Begin Records for the exercise
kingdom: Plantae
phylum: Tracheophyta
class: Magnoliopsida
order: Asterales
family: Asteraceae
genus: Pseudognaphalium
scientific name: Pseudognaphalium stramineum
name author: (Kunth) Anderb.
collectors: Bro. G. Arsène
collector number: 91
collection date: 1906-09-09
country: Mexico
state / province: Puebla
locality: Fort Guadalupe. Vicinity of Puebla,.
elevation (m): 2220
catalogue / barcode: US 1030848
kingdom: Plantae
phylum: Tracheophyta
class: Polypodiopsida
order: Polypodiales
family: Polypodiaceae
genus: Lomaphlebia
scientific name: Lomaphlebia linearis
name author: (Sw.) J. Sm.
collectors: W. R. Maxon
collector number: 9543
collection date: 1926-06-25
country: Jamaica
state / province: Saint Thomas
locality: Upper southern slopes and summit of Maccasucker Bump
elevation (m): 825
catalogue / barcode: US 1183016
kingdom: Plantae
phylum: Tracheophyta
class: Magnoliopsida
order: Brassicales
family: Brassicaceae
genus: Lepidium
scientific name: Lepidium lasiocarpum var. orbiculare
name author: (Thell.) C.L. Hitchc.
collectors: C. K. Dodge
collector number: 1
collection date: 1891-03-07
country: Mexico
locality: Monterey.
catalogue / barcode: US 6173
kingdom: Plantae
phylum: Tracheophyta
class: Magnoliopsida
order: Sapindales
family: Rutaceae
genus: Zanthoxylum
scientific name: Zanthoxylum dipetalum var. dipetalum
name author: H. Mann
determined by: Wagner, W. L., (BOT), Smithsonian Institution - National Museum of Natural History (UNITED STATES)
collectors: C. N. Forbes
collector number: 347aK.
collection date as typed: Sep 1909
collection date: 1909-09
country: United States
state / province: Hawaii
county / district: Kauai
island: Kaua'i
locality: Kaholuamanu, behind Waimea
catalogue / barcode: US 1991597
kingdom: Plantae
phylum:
End Records for the exercise
* **Work required**
Repeat every line of the listing above, unchanged and in the same order.

* **Result of the exercise**
kingdom: Plantae
phylum: Tracheophyta
class: Magnoliopsida
order: Asterales
family: Asteraceae
genus: Pseudognaphalium
scientific name: Pseudognaphalium stramineum
name author: (Kunth) Anderb.
collectors: Bro. G. Arsène
collector number: 91
collection date: 1906-09-09
country: Mexico
state / province: Puebla
locality: Fort Guadalupe. Vicinity of Puebla,.
elevation (m): 2220
catalogue / barcode: US 1030848
kingdom: Plantae
phylum: Tracheophyta
class: Polypodiopsida
order: Polypodiales
family: Polypodiaceae
genus: Lomaphlebia
scientific name: Lomaphlebia linearis
name author: (Sw.) J. Sm.
collectors: W. R. Maxon
collector number: 9543
collection date: 1926-06-25
country: Jamaica
state / province: Saint Thomas
locality: Upper southern slopes and summit of Maccasucker Bump
elevation (m): 825
catalogue / barcode: US 1183016
kingdom: Plantae
phylum: Tracheophyta
class: Magnoliopsida
order: Brassicales
family: Brassicaceae
genus: Lepidium
scientific name: Lepidium lasiocarpum var. orbiculare
name author: (Thell.) C.L. Hitchc.
collectors: C. K. Dodge
collector number: 1
collection date: 1891-03-07
country: Mexico
locality: Monterey.
catalogue / barcode: US 6173
kingdom: Plantae
phylum: Tracheophyta
class: Magnoliopsida
order: Sapindales
family: Rutaceae
genus: Zanthoxylum
scientific name: Zanthoxylum dipetalum var. dipetalum
name author: H. Mann
determined by: Wagner, W. L., (BOT), Smithsonian Institution - National Museum of Natural History (UNITED STATES)
collectors: C. N. Forbes
collector number: 347aK.
collection date as typed: Sep 1909
collection date: 1909-09
country: United States
state / province: Hawaii
county / district: Kauai
island: Kaua'i
locality: Kaholuamanu, behind Waimea
catalogue / barcode: US 1991597
kingdom: Plantae
phylum:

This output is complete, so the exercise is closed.